## TASK OBJECTIVE
Present the items below as a numbered list, from the start through the line containing "3: (453, 91)", with blank lines left out. Include only that span.

## GIVEN DATA
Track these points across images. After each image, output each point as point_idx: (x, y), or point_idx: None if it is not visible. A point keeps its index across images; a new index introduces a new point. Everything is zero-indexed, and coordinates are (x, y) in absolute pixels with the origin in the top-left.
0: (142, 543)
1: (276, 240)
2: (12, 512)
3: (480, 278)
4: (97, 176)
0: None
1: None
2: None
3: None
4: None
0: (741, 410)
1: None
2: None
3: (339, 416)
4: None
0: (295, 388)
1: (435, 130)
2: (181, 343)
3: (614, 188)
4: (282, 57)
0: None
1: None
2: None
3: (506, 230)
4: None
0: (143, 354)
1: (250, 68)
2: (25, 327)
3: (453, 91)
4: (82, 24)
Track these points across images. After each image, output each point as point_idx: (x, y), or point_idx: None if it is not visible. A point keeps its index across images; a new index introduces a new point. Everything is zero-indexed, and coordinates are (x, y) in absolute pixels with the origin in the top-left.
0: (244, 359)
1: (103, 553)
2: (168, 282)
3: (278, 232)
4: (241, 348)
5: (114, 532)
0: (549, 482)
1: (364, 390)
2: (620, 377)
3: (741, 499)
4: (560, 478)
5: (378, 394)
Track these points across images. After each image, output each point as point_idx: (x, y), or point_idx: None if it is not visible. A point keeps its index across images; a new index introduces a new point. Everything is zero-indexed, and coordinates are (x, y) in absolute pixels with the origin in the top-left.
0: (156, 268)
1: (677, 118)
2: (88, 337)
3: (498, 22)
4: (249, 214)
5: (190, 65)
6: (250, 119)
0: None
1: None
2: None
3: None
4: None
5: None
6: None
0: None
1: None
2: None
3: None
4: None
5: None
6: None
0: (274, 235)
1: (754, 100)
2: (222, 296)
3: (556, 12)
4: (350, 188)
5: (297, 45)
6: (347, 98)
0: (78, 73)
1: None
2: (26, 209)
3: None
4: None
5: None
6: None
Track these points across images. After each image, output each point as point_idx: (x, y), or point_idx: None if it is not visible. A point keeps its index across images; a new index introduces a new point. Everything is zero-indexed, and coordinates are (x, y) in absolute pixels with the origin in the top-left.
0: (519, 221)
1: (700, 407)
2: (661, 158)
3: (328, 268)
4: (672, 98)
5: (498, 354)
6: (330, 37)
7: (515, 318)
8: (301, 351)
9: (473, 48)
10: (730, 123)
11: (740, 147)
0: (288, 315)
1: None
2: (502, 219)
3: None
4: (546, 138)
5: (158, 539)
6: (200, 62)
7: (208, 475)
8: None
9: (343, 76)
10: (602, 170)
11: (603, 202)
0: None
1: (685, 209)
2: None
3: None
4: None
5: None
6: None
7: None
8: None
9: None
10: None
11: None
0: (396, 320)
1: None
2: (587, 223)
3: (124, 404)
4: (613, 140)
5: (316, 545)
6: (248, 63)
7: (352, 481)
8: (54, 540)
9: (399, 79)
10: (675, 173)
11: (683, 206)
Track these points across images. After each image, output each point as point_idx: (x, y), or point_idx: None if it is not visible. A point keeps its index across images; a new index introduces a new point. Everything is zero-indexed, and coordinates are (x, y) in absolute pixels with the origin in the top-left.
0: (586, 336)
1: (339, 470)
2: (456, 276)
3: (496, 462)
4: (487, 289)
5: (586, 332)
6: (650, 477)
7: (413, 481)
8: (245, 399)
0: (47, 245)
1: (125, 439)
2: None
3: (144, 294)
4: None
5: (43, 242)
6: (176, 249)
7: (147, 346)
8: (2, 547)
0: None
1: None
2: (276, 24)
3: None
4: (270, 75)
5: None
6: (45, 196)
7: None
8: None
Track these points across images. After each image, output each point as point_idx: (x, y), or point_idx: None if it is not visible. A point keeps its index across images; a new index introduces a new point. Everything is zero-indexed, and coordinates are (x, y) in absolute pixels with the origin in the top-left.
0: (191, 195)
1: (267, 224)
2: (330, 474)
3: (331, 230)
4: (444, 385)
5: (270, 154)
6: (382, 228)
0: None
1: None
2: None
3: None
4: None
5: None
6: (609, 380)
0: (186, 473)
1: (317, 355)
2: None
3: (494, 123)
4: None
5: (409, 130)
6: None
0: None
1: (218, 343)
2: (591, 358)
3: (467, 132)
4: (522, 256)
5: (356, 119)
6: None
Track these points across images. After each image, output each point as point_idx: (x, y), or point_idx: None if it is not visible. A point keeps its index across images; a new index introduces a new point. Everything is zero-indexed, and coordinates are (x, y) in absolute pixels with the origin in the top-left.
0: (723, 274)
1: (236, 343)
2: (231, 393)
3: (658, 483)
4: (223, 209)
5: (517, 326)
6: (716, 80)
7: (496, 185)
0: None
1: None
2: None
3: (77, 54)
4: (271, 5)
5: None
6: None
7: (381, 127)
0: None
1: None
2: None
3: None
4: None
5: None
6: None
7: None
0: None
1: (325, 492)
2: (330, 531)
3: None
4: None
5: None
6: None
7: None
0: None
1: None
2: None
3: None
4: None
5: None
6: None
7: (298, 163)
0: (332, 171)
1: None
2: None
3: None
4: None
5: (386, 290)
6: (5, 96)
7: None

## SOLUTION TO THIS PROBLEM
1. Track these points across images. After each image, output each point as point_idx: (x, y), or point_idx: None if it is not visible. A point keeps its index across images; a new index introduces a new point. Everything is zero-indexed, and coordinates are (x, y) in absolute pixels with the origin in the top-left.
2. 0: (142, 543)
3. 1: (276, 240)
4. 2: (12, 512)
5. 3: (480, 278)
6. 4: (97, 176)
7. 0: None
8. 1: None
9. 2: None
10. 3: None
11. 4: None
12. 0: (741, 410)
13. 1: None
14. 2: None
15. 3: (339, 416)
16. 4: None
17. 0: (295, 388)
18. 1: (435, 130)
19. 2: (181, 343)
20. 3: (614, 188)
21. 4: (282, 57)
22. 0: None
23. 1: None
24. 2: None
25. 3: (506, 230)
26. 4: None
27. 0: (143, 354)
28. 1: (250, 68)
29. 2: (25, 327)
30. 3: (453, 91)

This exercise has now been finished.